EXERCISE MATERIALS:
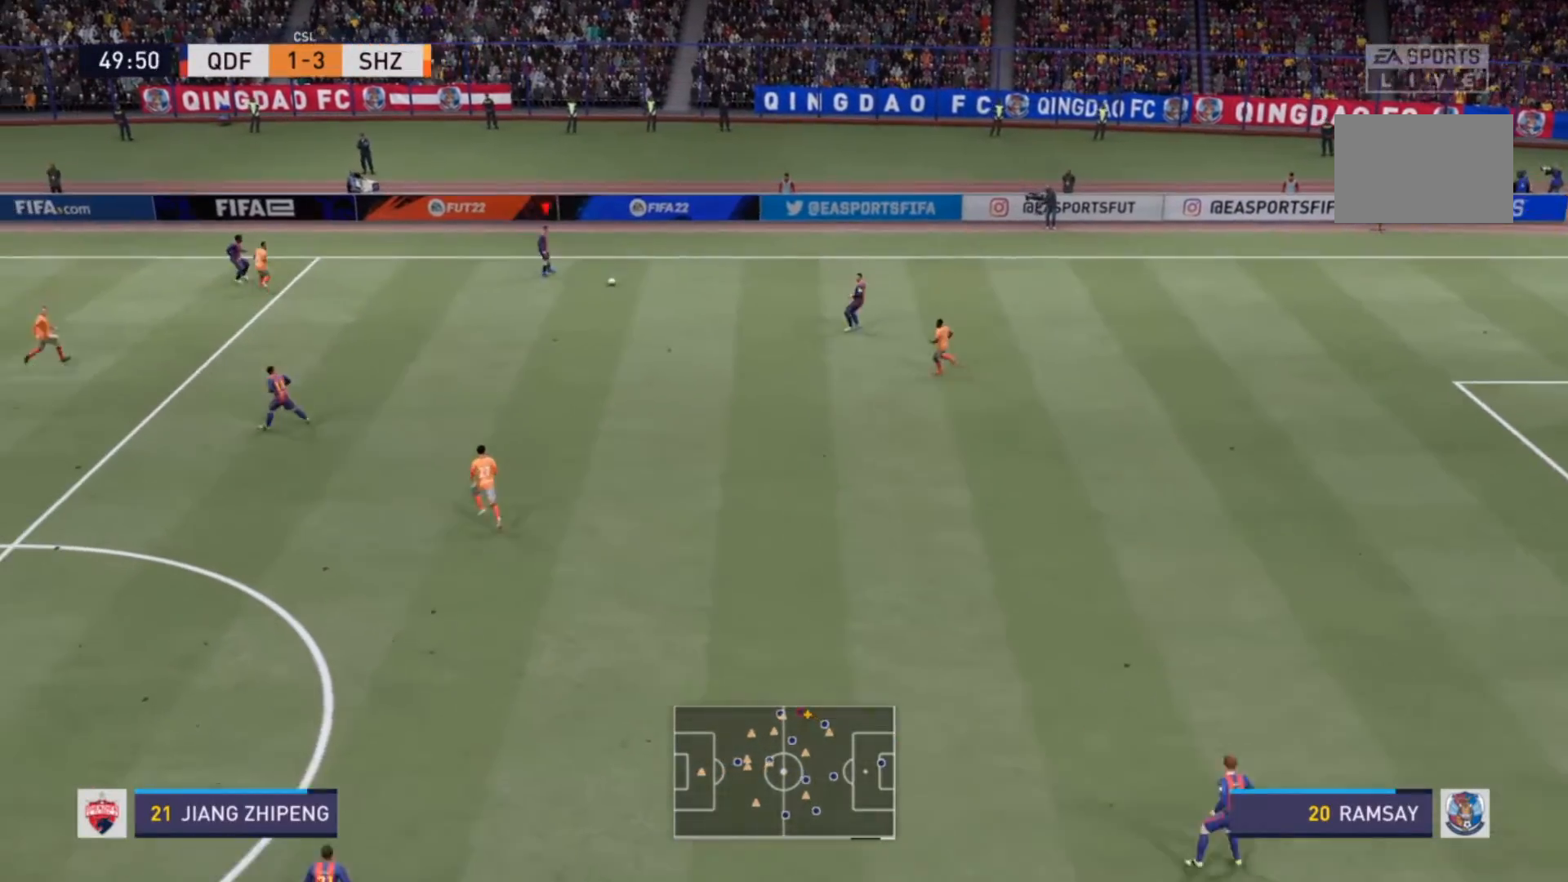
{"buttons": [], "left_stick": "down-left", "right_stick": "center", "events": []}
==
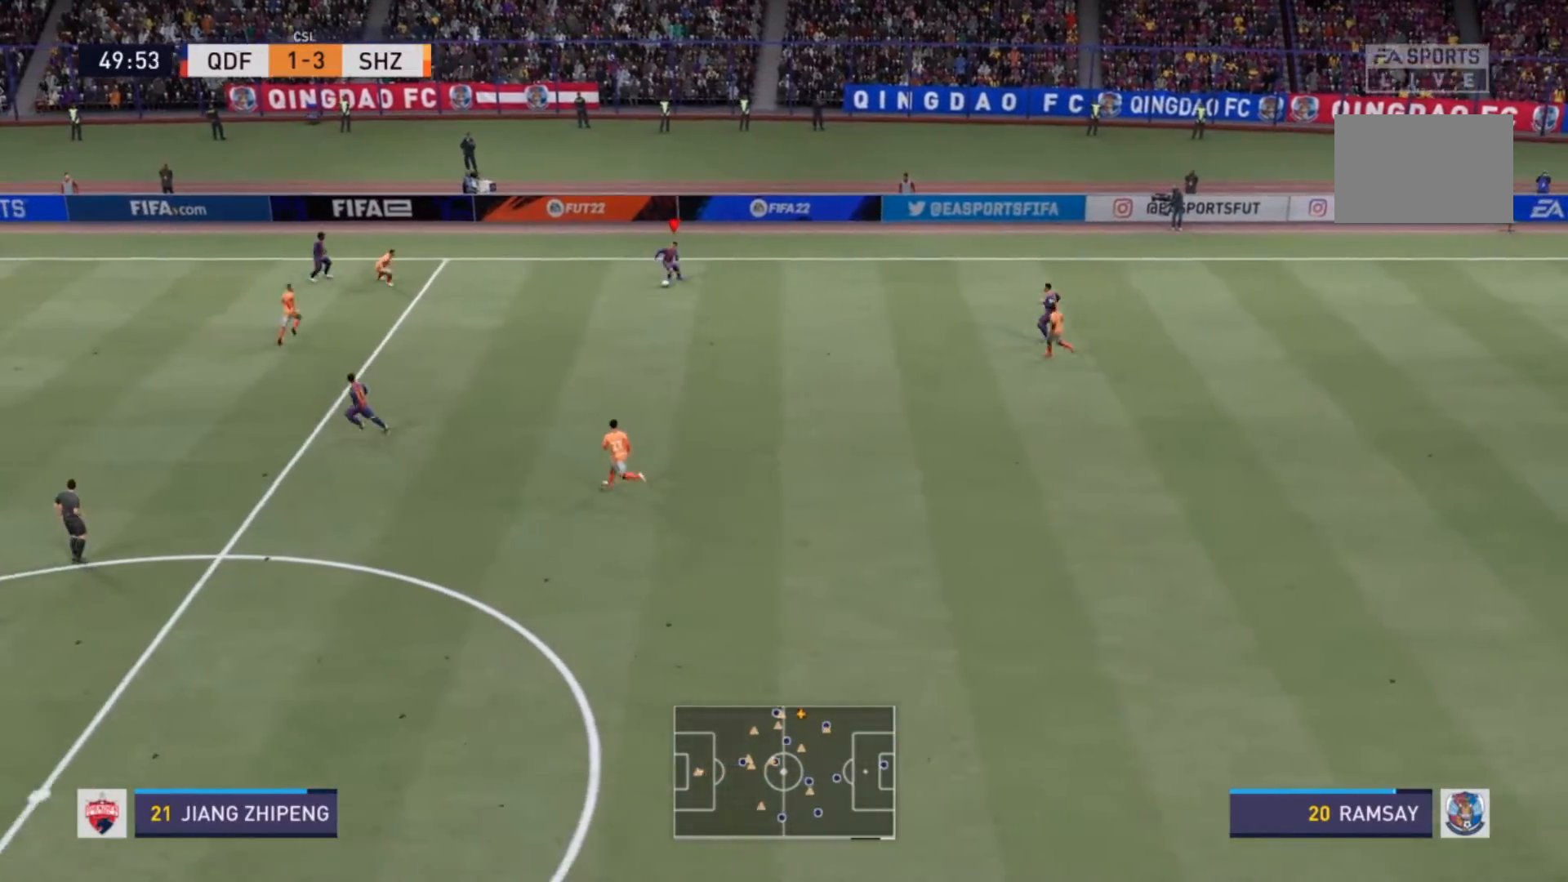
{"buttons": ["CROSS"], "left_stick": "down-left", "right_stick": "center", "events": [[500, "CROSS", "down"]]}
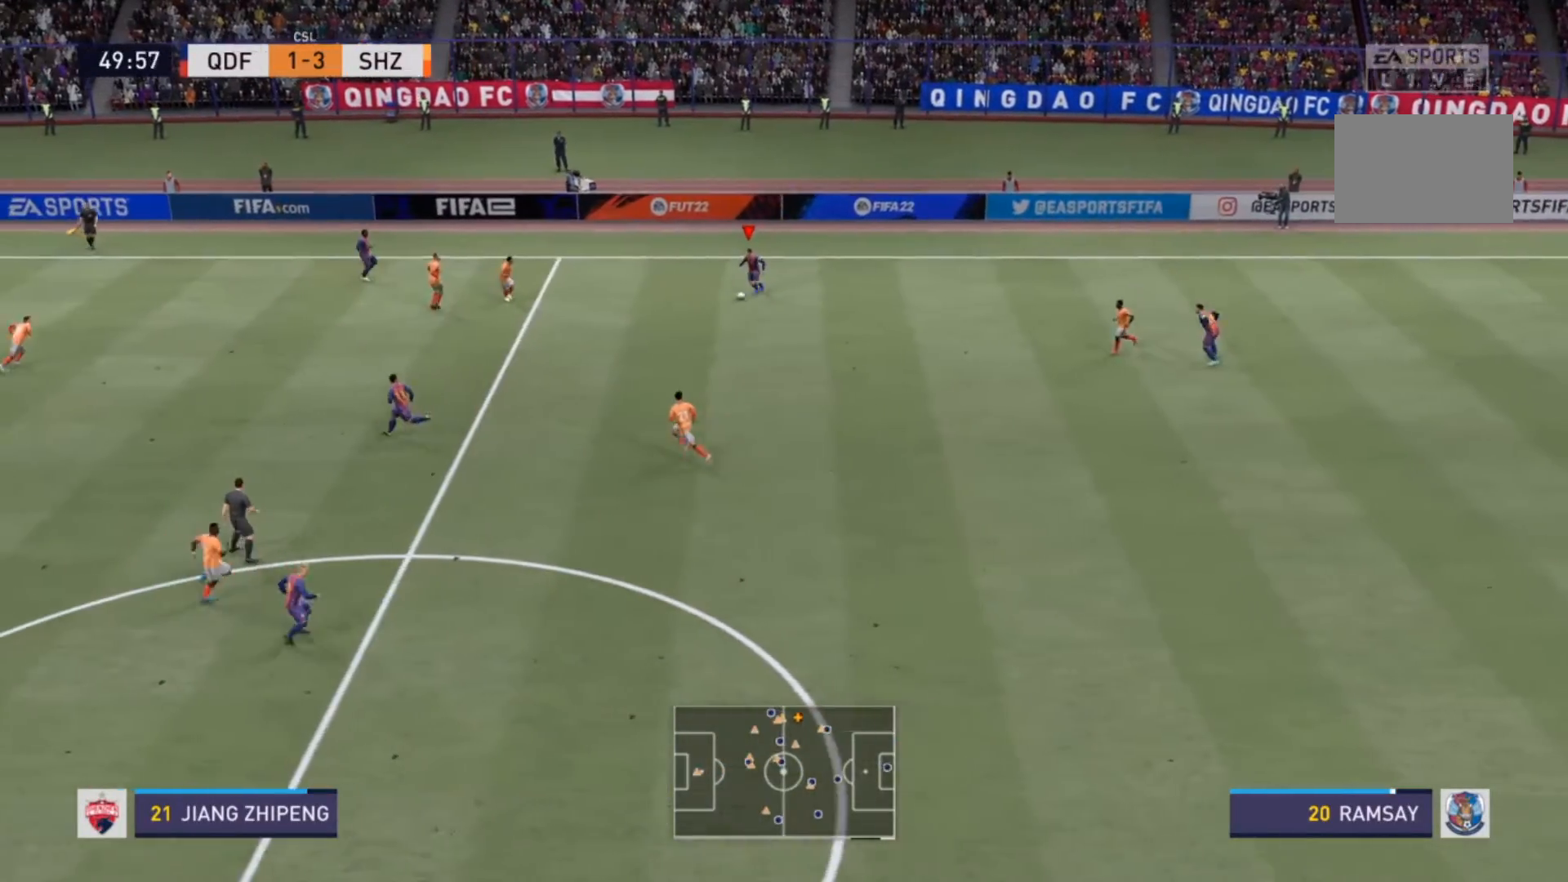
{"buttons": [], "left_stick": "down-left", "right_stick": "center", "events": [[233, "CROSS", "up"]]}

DIRECTIONS: Each line that contains the string "CROSS" should be copied from the data above.

FINISHED TASK:
{"buttons": ["CROSS"], "left_stick": "down-left", "right_stick": "center", "events": [[500, "CROSS", "down"]]}
{"buttons": [], "left_stick": "down-left", "right_stick": "center", "events": [[233, "CROSS", "up"]]}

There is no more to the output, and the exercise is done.